Début de la vaccination des plus de 75 ans hors Ehpad avant fin janvier, inscription prochaine des Français qui le souhaitent: accablé de critiques, le gouvernement a promis mardi d'"amplifier, accélérer et simplifier" sa stratégie vaccinale contre le Covid-19.

"Le rythme de croisière de la vaccination en France va rejoindre celui de nos voisins dans les prochains jours", a assuré sur RTL le ministre de la Santé, Olivier Véran.

"On a dépassé les 2.000 vaccinations hier, d'ici jeudi on va augmenter encore de façon très importante, on va être sur une courbe exponentielle", a-t-il ajouté.

Si ce chiffre a selon lui été multiplié "par 50" par rapport à la semaine dernière, il reste très en dessous d'autres grands pays, comme l'Allemagne ou le Royaume-Uni. Ce qui vaut au gouvernement des critiques nourries depuis une semaine, qui le poussent à accélérer.

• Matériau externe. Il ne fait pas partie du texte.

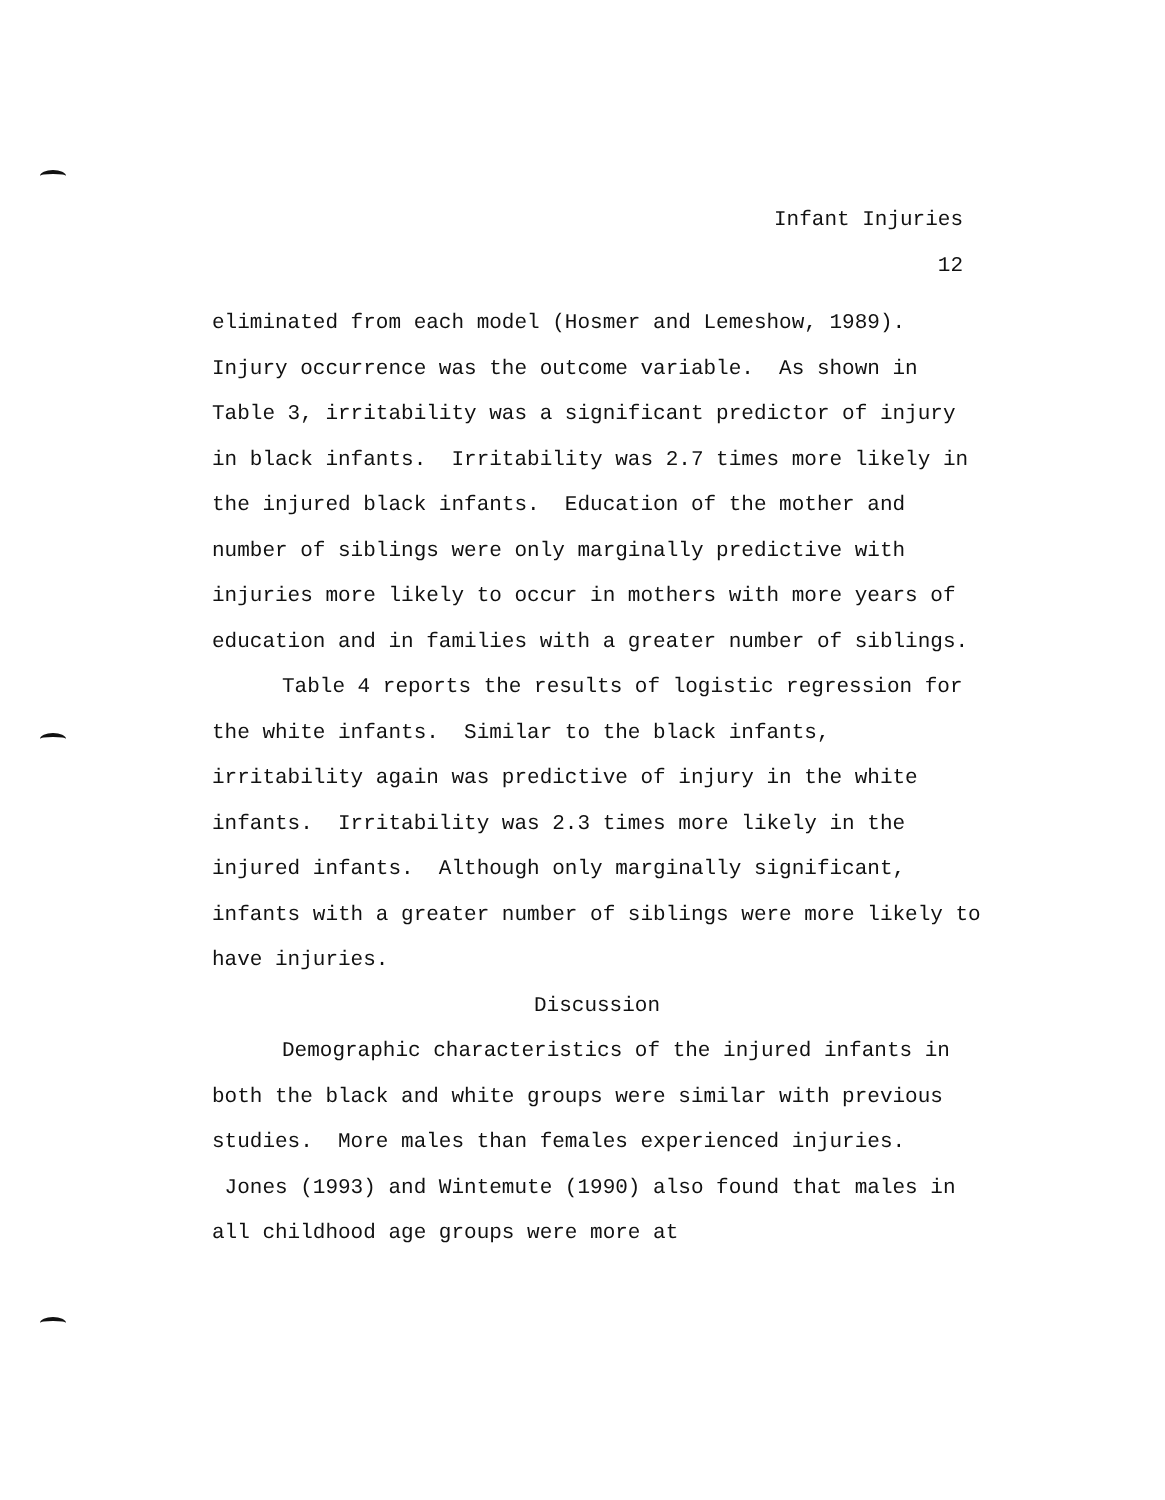Infant Injuries
12
eliminated from each model (Hosmer and Lemeshow, 1989). Injury occurrence was the outcome variable. As shown in Table 3, irritability was a significant predictor of injury in black infants. Irritability was 2.7 times more likely in the injured black infants. Education of the mother and number of siblings were only marginally predictive with injuries more likely to occur in mothers with more years of education and in families with a greater number of siblings.
Table 4 reports the results of logistic regression for the white infants. Similar to the black infants, irritability again was predictive of injury in the white infants. Irritability was 2.3 times more likely in the injured infants. Although only marginally significant, infants with a greater number of siblings were more likely to have injuries.
Discussion
Demographic characteristics of the injured infants in both the black and white groups were similar with previous studies. More males than females experienced injuries. Jones (1993) and Wintemute (1990) also found that males in all childhood age groups were more at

"Avant la fin du mois de janvier, nous autoriserons la vaccination des personnes âgées de 75 ans et plus qui ne sont pas en établissement, qui sont en ville, à la maison", a détaillé Olivier Véran, alors que la campagne concerne pour l'instant uniquement les Ehpad (résidences pour personnes âgées) et les soignants d'au moins 50 ans.

"Ça fait 5 millions de personnes", a dit le ministre, tout en concédant que "ce sera progressif": "ça prendra plusieurs semaines, plusieurs mois peut-être", a-t-il précisé, en annonçant également l'élargissement aux pompiers et aides à domicile de plus de 50 ans.

De plus, le gouvernement va permettre "dans les prochains jours" aux Français qui souhaitent être vaccinés de s'inscrire pour prendre rendez-vous. Le ministre donnera davantage de détails jeudi lors d'une conférence de presse avec le Premier ministre Jean Castex.

- Consultation simplifiée? -

D'ici mercredi après-midi, "nous aurons cumulé au total un million de doses" disponibles, a ajouté M. Véran.

La France dispose pour l'instant de "500.000 doses par semaine" du premier vaccin autorisé en Europe, celui de Pfizer/BioNTech. Elle aura en plus "500.000 doses par mois" de celui de Moderna, qui pourrait recevoir l'aval de l'agence européenne du médicament mercredi.

Ces derniers jours, l'opposition a pilonné le gouvernement, en l'accusant d'avoir adopté une stratégie de vaccination trop prudente et trop lente.

Dans des propos rapportés par le JDD, le président Emmanuel Macron lui-même a critiqué le "rythme de promenade en famille" de la campagne démarrée le 27 décembre. Un "scandale d'Etat", a estimé lundi le président de la région Grand Est, Jean Rottner (LR).

De son côté, le patron des députés LR Damien Abad pousse à "alléger le protocole de vaccination" et a demandé un nouveau débat au Parlement, cette fois "avec un vote".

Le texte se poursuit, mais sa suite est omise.